Au final, « ces résultats indiqueraient qu’il n’y a pas de discrimination en France », s’étonne IMS-Entreprendre pour la cité, qui précise que cette conclusion va à l’encontre des constats faits sur le terrain. « Toutes les études menées tant en France qu’à l’étranger ont montré que lorsque des CV similaires sont envoyés dans le cadre de testings, les employeurs préfèrent nettement les CV de candidats qui ne sont pas issus de l’immigration africaine », affirme Jean-François Amadieu. Pour l’IMS-Entreprendre pour la cité, les principaux atouts du CV anonyme – limiter les phénomènes d’autocensure des candidats issus de la diversité et sensibiliser les recruteurs en les formant à la non-discrimination – « n’ont pas été évalués ». L’association soutient d’ailleurs cette pratique même si elle ne souhaite pas la rendre obligatoire.
Pour SOS Racisme, ferme partisan de la généralisation du CV anonyme, les conclusions de l’étude sont « contradictoires » et sa « fiabilité » sujette à caution. « On cherche à prouver que cela ne marche pas », estime Loïc Rigaud, directeur de SOS Racisme à Lyon. L’étude du CREST avait en effet été commandée par le gouvernement afin d’examiner s’il est opportun ou non de publier le décret d’application de la loi du 31 mars 2006 pour l’égalité des chances rendant obligatoire le CV anonyme dans les entreprises de plus de 50 salariés. Au ministère du Travail, on indique vouloir « prendre le temps de la réflexion ». Enfin, l’association A compétence égale propose que le gouvernement organise une « étude d’envergure sur les pratiques discriminatoires dans notre pays », qui permettrait de lancer « un plan ambitieux de promotion de l’égalité en France ».
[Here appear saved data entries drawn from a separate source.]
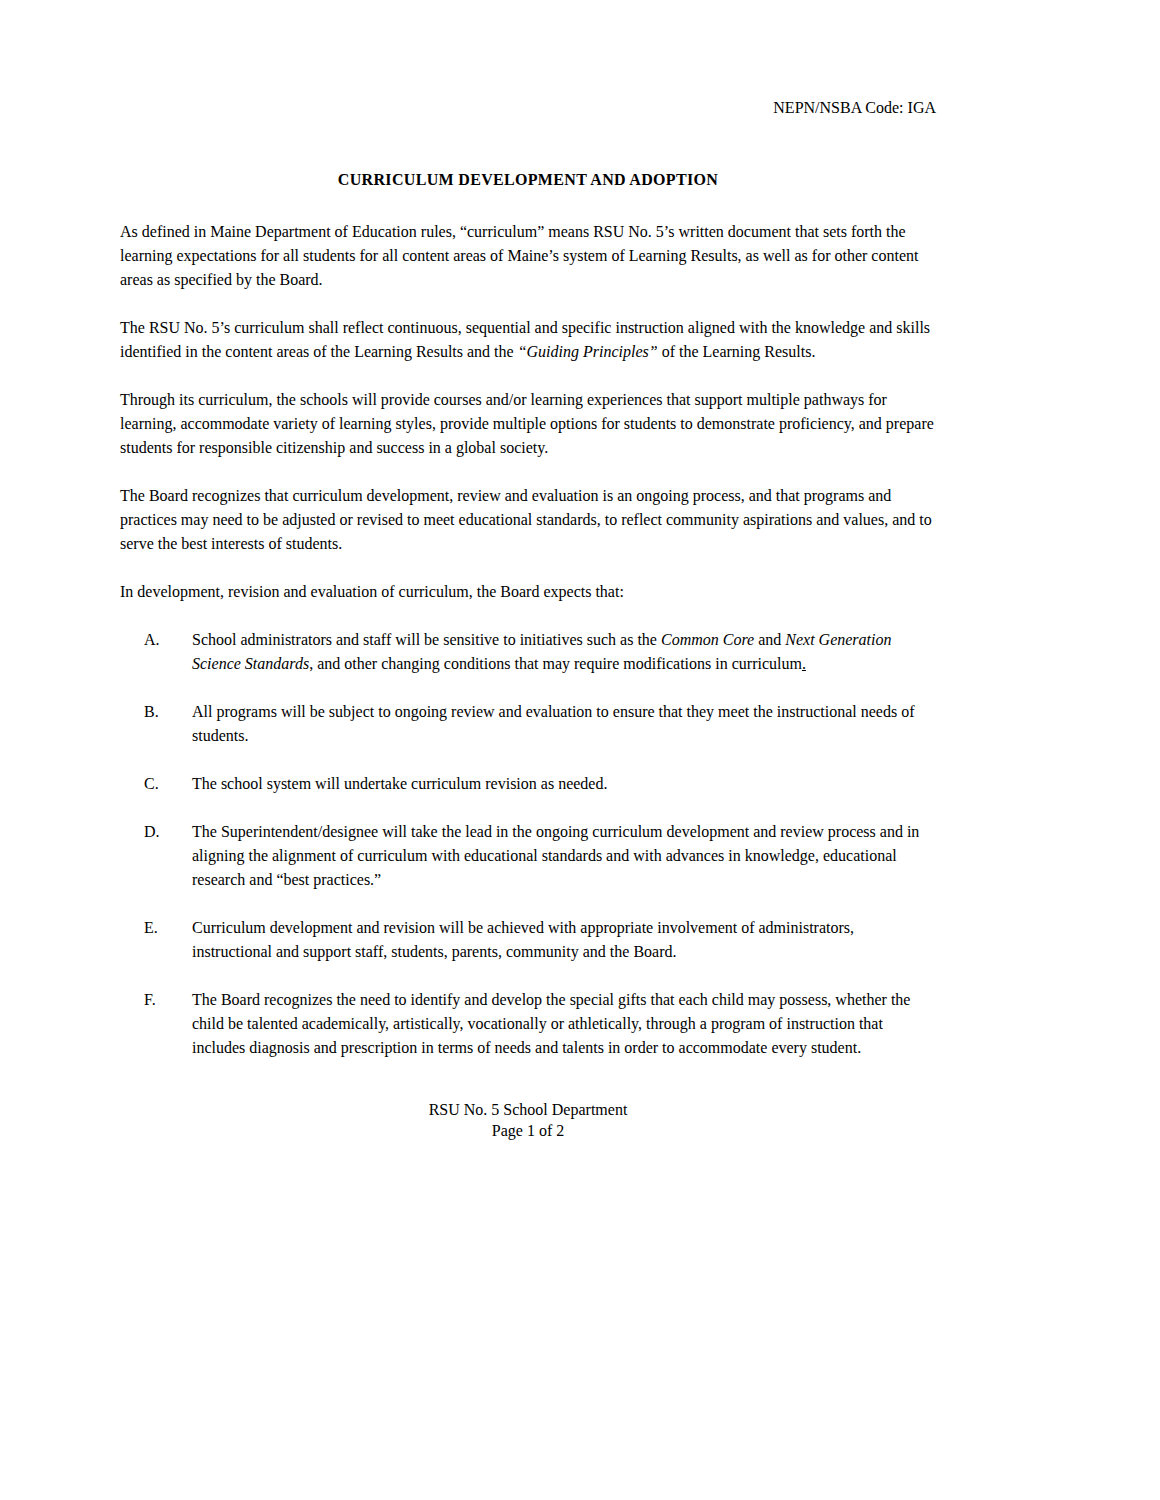NEPN/NSBA Code: IGA
Curriculum Development and Adoption
As defined in Maine Department of Education rules, “curriculum” means RSU No. 5’s written document that sets forth the learning expectations for all students for all content areas of Maine’s system of Learning Results, as well as for other content areas as specified by the Board.
The RSU No. 5’s curriculum shall reflect continuous, sequential and specific instruction aligned with the knowledge and skills identified in the content areas of the Learning Results and the “Guiding Principles” of the Learning Results.
Through its curriculum, the schools will provide courses and/or learning experiences that support multiple pathways for learning, accommodate variety of learning styles, provide multiple options for students to demonstrate proficiency, and prepare students for responsible citizenship and success in a global society.
The Board recognizes that curriculum development, review and evaluation is an ongoing process, and that programs and practices may need to be adjusted or revised to meet educational standards, to reflect community aspirations and values, and to serve the best interests of students.
In development, revision and evaluation of curriculum, the Board expects that:
School administrators and staff will be sensitive to initiatives such as the Common Core and Next Generation Science Standards, and other changing conditions that may require modifications in curriculum.
All programs will be subject to ongoing review and evaluation to ensure that they meet the instructional needs of students.
The school system will undertake curriculum revision as needed.
The Superintendent/designee will take the lead in the ongoing curriculum development and review process and in aligning the alignment of curriculum with educational standards and with advances in knowledge, educational research and “best practices.”
Curriculum development and revision will be achieved with appropriate involvement of administrators, instructional and support staff, students, parents, community and the Board.
The Board recognizes the need to identify and develop the special gifts that each child may possess, whether the child be talented academically, artistically, vocationally or athletically, through a program of instruction that includes diagnosis and prescription in terms of needs and talents in order to accommodate every student.
RSU No. 5 School Department
Page 1 of 2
(1) Crée en 1986, IMS-Entreprendre pour la cité accompagne les entreprises dans leur « engagement sociétal » : accès de tous à l’éducation, à l’emploi et aux biens essentiels.
(2) Voir ASH n° 2705 du 15-04-11, p. 11.
(3) A compétence égale rassemble 46 cabinets de recrutement, et a pour vocation de lutter contre tout type de discrimination à l’embauche.